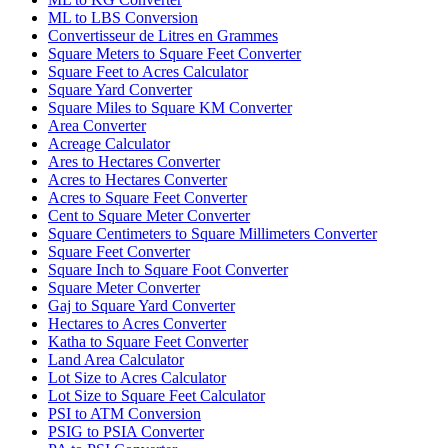
ML to LBS Conversion
Convertisseur de Litres en Grammes
Square Meters to Square Feet Converter
Square Feet to Acres Calculator
Square Yard Converter
Square Miles to Square KM Converter
Area Converter
Acreage Calculator
Ares to Hectares Converter
Acres to Hectares Converter
Acres to Square Feet Converter
Cent to Square Meter Converter
Square Centimeters to Square Millimeters Converter
Square Feet Converter
Square Inch to Square Foot Converter
Square Meter Converter
Gaj to Square Yard Converter
Hectares to Acres Converter
Katha to Square Feet Converter
Land Area Calculator
Lot Size to Acres Calculator
Lot Size to Square Feet Calculator
PSI to ATM Conversion
PSIG to PSIA Converter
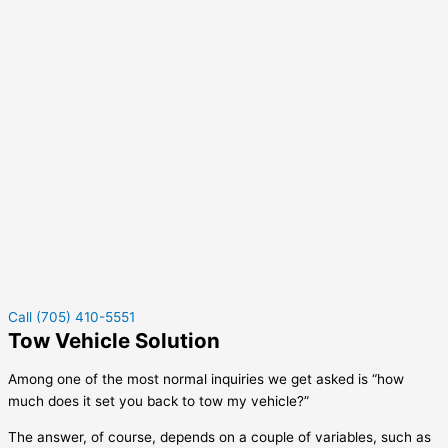
Call (705) 410-5551
Tow Vehicle Solution
Among one of the most normal inquiries we get asked is “how
much does it set you back to tow my vehicle?”
The answer, of course, depends on a couple of variables, such as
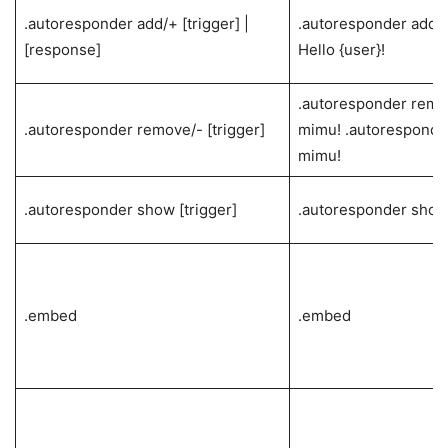
.autoresponder add/+ [trigger] |
.autoresponder add h
[response]
Hello {user}!
.autoresponder remo
.autoresponder remove/- [trigger]
mimu! .autoresponder
mimu!
.autoresponder show [trigger]
.autoresponder show
.embed
.embed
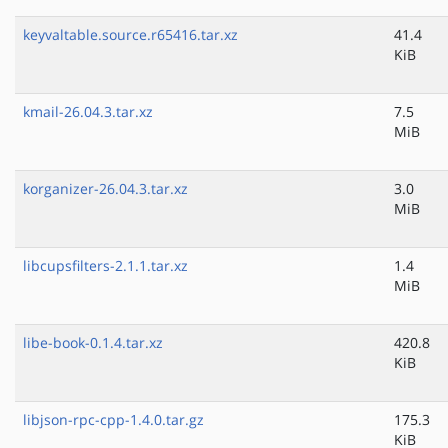
keyvaltable.source.r65416.tar.xz
41.4
KiB
kmail-26.04.3.tar.xz
7.5
MiB
korganizer-26.04.3.tar.xz
3.0
MiB
libcupsfilters-2.1.1.tar.xz
1.4
MiB
libe-book-0.1.4.tar.xz
420.8
KiB
libjson-rpc-cpp-1.4.0.tar.gz
175.3
KiB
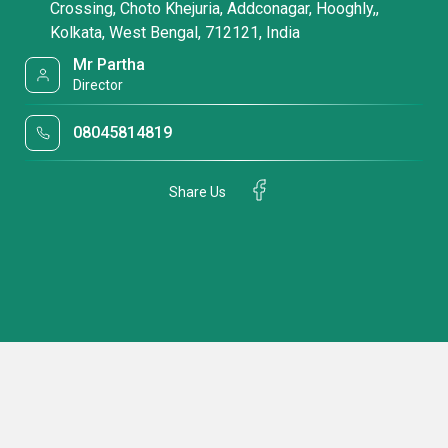
Crossing, Choto Khejuria, Addconagar, Hooghly,,
Kolkata, West Bengal, 712121, India
Mr Partha
Director
08045814819
Share Us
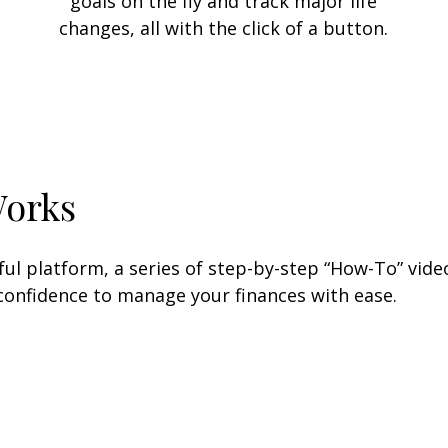
goals on the fly and track major life
changes, all with the click of a button.
Works
l platform, a series of step-by-step “How-To” video
 confidence to manage your finances with ease.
----------------------------------------
**WHAT YOU HAVE TO DO:** Repeat the entries above exactly and skip the images.

**ANSWER TO THE PROBLEM:**
ML to LBS Conversion
Convertisseur de Litres en Grammes
Square Meters to Square Feet Converter
Square Feet to Acres Calculator
Square Yard Converter
Square Miles to Square KM Converter
Area Converter
Acreage Calculator
Ares to Hectares Converter
Acres to Hectares Converter
Acres to Square Feet Converter
Cent to Square Meter Converter
Square Centimeters to Square Millimeters Converter
Square Feet Converter
Square Inch to Square Foot Converter
Square Meter Converter
Gaj to Square Yard Converter
Hectares to Acres Converter
Katha to Square Feet Converter
Land Area Calculator
Lot Size to Acres Calculator
Lot Size to Square Feet Calculator
PSI to ATM Conversion
PSIG to PSIA Converter
Call (705) 410-5551
Tow Vehicle Solution
Among one of the most normal inquiries we get asked is “how
much does it set you back to tow my vehicle?”
The answer, of course, depends on a couple of variables, such as
.autoresponder add/+ [trigger] |
.autoresponder add h
[response]
Hello {user}!
.autoresponder remo
.autoresponder remove/- [trigger]
mimu! .autoresponder
mimu!
.autoresponder show [trigger]
.autoresponder show
.embed
.embed
keyvaltable.source.r65416.tar.xz
41.4
KiB
kmail-26.04.3.tar.xz
7.5
MiB
korganizer-26.04.3.tar.xz
3.0
MiB
libcupsfilters-2.1.1.tar.xz
1.4
MiB
libe-book-0.1.4.tar.xz
420.8
KiB
libjson-rpc-cpp-1.4.0.tar.gz
175.3
KiB
Crossing, Choto Khejuria, Addconagar, Hooghly,,
Kolkata, West Bengal, 712121, India
Mr Partha
Director
08045814819
Share Us
goals on the fly and track major life
changes, all with the click of a button.
Works
l platform, a series of step-by-step “How-To” video
 confidence to manage your finances with ease.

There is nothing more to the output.